Big problem too: it was really rather important that this job got done. It didn't. That matters, the job was, say, to balance the corporate profit and loss statement. That didn't get done, somebody is going to have to take care of that because not balancing the statement is going to get a lot of people very upset.
How do you solve that?
There are only a few selected scenarios where that's acceptable. Server scenarios. Somebody asks it to do something, the server reports back "couldn't do it, please contact the system administrator". The way ASP.NET and SQL Server work. They use AppDomains to keep the server stable. And have system administrators to deal with the problems. You'll have to create that kind of support system to make AppDomains work for you.
Since .NET 2.0 unhandled exceptions crash the process. From AppDomain.UnhandledException event documentation:
This event provides notification of uncaught exceptions. It allows the application to log information about the exception before the system default handler reports the exception to the user and terminates the application.
The same goes for AppDomain.FirstChanceException:
This event is only a notification.
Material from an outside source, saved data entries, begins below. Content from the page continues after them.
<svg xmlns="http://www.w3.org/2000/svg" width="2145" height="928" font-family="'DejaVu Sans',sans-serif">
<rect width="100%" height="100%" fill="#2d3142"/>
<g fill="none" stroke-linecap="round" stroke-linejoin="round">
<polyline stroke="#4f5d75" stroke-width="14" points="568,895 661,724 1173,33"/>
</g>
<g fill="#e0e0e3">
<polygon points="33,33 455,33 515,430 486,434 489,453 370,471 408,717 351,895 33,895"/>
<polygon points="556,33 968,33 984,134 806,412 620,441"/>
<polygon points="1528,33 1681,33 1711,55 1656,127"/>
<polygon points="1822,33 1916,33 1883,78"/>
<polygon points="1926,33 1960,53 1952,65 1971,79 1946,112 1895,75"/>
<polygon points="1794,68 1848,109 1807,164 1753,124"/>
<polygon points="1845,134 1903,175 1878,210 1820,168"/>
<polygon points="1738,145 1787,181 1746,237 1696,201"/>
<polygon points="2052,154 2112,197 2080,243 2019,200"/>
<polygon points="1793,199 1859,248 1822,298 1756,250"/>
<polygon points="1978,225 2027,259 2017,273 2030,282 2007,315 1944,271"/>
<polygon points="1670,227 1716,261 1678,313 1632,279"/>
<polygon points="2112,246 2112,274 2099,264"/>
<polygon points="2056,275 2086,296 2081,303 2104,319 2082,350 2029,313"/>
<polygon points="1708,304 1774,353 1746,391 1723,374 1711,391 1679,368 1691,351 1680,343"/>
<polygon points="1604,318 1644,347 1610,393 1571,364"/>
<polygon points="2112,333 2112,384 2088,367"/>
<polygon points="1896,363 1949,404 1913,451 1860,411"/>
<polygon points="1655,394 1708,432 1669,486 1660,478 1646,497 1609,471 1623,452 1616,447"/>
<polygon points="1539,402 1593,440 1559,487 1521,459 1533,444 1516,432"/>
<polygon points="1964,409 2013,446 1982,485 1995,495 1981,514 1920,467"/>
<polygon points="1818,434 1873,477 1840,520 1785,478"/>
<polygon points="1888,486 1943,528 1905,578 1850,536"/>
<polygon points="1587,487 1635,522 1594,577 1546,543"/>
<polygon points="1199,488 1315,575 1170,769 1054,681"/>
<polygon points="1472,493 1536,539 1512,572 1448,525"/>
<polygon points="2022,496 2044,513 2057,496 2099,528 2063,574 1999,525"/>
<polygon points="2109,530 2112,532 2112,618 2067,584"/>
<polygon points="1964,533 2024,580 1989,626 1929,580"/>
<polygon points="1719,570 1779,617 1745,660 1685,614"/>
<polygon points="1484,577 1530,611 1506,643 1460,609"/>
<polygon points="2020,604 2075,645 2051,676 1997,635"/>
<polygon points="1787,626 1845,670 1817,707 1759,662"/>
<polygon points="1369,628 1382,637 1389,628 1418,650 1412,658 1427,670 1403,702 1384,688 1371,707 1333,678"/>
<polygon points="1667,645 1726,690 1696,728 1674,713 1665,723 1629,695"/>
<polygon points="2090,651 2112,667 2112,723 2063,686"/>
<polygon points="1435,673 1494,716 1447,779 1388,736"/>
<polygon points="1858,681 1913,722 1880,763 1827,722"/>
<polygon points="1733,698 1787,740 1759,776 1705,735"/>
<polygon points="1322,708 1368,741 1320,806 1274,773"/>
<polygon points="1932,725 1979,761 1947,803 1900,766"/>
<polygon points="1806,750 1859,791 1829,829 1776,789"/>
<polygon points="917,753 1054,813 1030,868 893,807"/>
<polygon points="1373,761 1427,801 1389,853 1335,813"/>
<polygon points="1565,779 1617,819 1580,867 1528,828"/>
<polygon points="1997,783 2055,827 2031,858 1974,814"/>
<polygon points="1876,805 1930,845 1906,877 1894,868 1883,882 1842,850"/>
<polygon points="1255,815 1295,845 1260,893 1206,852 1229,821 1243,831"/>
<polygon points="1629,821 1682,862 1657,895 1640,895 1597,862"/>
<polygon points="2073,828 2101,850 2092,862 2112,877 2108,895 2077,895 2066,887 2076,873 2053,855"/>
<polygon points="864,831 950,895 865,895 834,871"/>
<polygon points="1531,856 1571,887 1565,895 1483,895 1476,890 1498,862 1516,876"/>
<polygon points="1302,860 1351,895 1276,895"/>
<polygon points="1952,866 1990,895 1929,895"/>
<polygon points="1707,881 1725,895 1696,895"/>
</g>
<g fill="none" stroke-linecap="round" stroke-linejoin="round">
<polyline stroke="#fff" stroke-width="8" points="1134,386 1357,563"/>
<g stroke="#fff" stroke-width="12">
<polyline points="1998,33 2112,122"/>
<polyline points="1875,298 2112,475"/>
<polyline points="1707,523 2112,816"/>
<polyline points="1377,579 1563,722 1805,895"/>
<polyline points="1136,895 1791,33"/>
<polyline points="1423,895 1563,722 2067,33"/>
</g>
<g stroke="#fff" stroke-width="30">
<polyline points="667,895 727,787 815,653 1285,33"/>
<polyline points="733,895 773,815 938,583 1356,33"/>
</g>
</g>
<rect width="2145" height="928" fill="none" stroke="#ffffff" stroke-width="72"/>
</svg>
Handling this event does not handle the exception or affect subsequent exception handling in any way.
You need to think about how you will handle exceptions just like you will do it in normal app. Just using AppDomains will not help. If the exception has not been handled within given AppDomain it will get rethrown in calling AppDomain until it either get handled or crashes the process. It is perfectly fine to handle some exceptions and don't let them crash your process.
AppDomain is a logical container for assemblies and memory (not for threads). Isolation for AppDomain implies:
Objects created in domain A can not be accessed directly by domain B (without marshaling). This allows for domain A to be unloaded without affecting anything in domain B. These objects will get automatically deleted when 'owning' domain gets unloaded.
Assemblies can be automatically unloaded with AppDomain. This the only way you can unload managed dll from process. This is useful for DLL hot-swapping.
AppDomain security permissions and configuration can be isolated from other AppDomains. This can be helpful when you load untrusted third party code. It also lets you override how assemblies will be loaded (version binding, shadow copying etc).
Most common reasons for using AppDomain is when you run untrusted third party code. Or you have unmanaged code and want to host CLR or need dll hot swapping. I think that in CLR hosting scenario you can save your process from crashing when thirdparty code throws unhandled exception.
Also instead of rolling your own infrastructure you might want to look at System.Addin or MEF.
AppDomain is more oft used for being able to unload assemblies (like your suggesting) and for controlling startup parameters like .NET access levels, configurations, etc. If you really want 'isolation' then the best bet is always a worker process; however, it's a lot more work.
I do a fair amount of this in several projects. Just to give a broad-stroke picture, we use Google ProtoBuffers (Jon Skeet's port) over a managed Windows LRPC Library for most of the communications. For worker-process management we rely heavily on named events, I recently published an inter-process event library here just for this purpose.